Frequently asked questions.
- What are the four content-opportunity categories?
- Missing topics (traffic potential where the property has no page and competitors rank, fixed by creating content), thin coverage (a page exists but is too shallow to compete with topical hubs, fixed by deepening or clustering), outdated content (ranked well historically but lost ground to staleness, fixed by refreshing and re-promoting), and decaying content (lost traffic for non-obvious reasons, fixed by diagnosing then refreshing, merging, or redirecting). Each category needs a different action, which is why classifying first matters.
- Which tools does the audit use?
- Ahrefs MCP is the primary backend, surfacing keyword and topic gaps from Content Explorer and competitor top pages.
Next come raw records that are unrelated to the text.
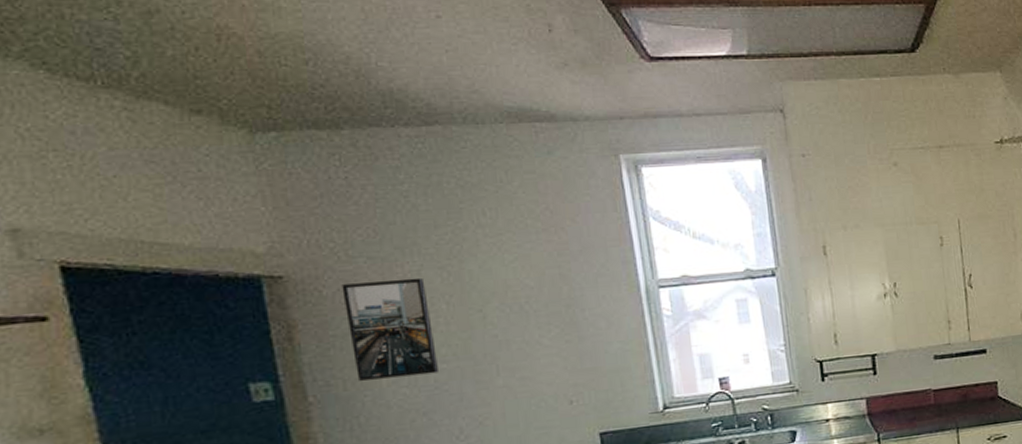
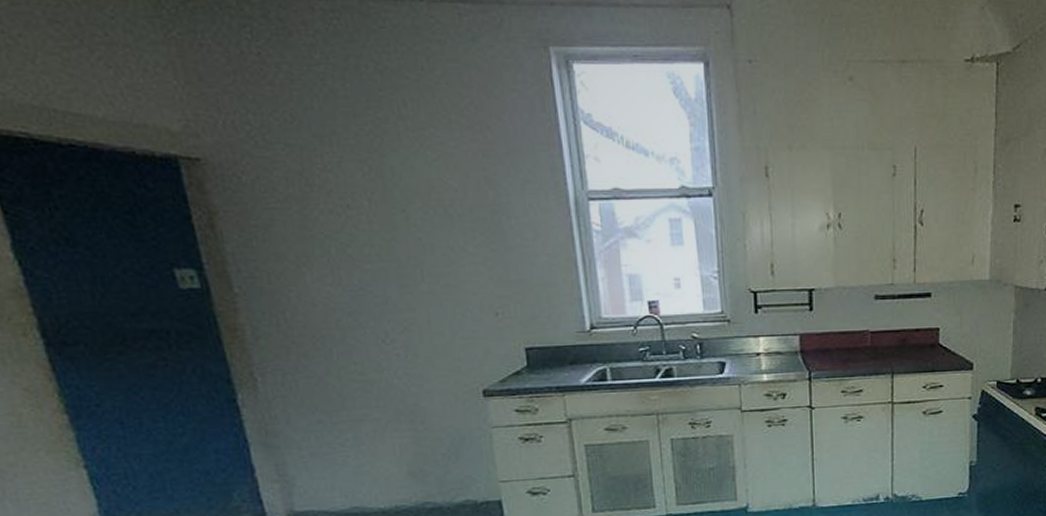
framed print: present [342,277,438,381] -> none [260,170,362,275]

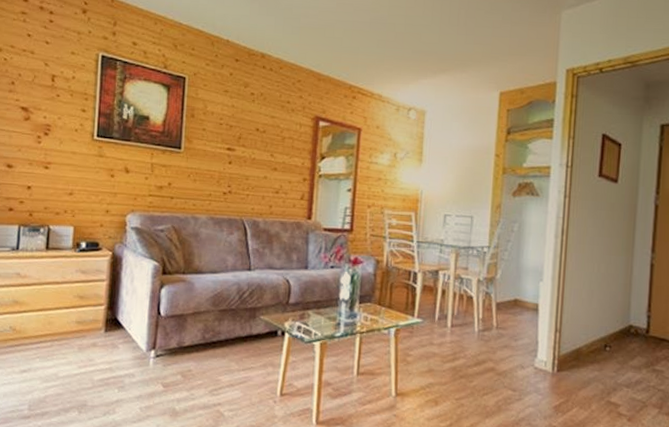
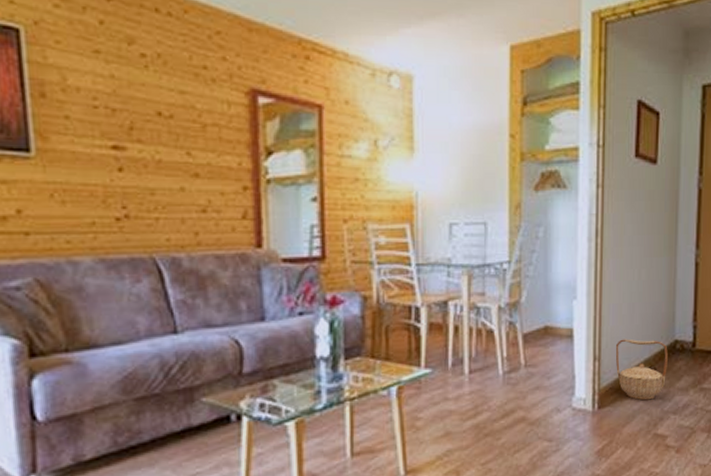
basket: none [574,318,623,372] -> present [615,339,668,401]

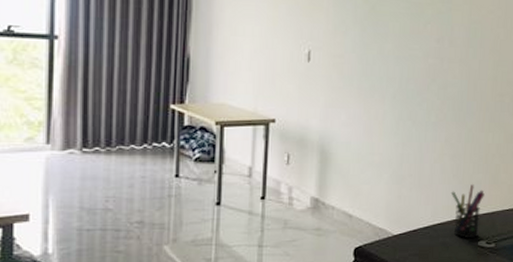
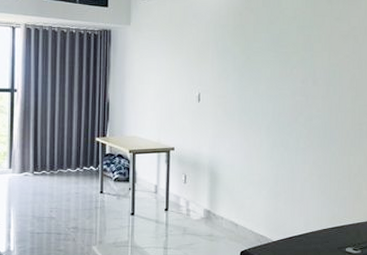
pen holder: present [450,184,485,238] -> none [320,199,349,245]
Similarweb adds traffic-driving page-level gaps (which of a competitor's pages earn meaningful traffic rather than rankings alone), and Semrush adds SERP-feature gaps (where competitors win answer boxes, knowledge panels, and People Also Ask placements). The three platforms often disagree on individual data points, and that disagreement is a useful signal rather than a problem to resolve.
- Should I create new content or update what exists?
- Default toward updating. Teams have an all-create bias, but updates and merges often outperform new pieces by a wide margin and at lower cost. The audit classifies every existing page (healthy, thin, outdated, decaying) before proposing anything new, and it treats publish date as information rather than currency: a five-year-old page can outrank a one-month-old one if it is genuinely better, so reflexively deleting old content is a mistake.
- How do I tell decay from seasonality?
- Compare year-over-year, not month-over-month. A 30 percent click drop in summer for a back-to-school topic is a season, not decay, and reading it as decline leads to needless rewrites. Watch separately for intent shifts: some keywords have moved from informational to transactional, or to SERPs dominated by AI answers, video, or featured snippets, where the page's existing format can no longer compete. Recognize an intent shift before refreshing, because a better version of the wrong format still loses.
- Why does the roadmap need effort estimates and traffic forecasts?
- Because a roadmap without effort sizes cannot be sequenced realistically, and one without forecasted impact loses the funding fight. Estimate the effort for each action and forecast the traffic it should recover or earn, even with wide confidence bands. And remember that a refreshed page needs re-promotion to take effect: update the sitemap, the internal links, and the distribution so the page earns a re-crawl rather than sitting unchanged in the index.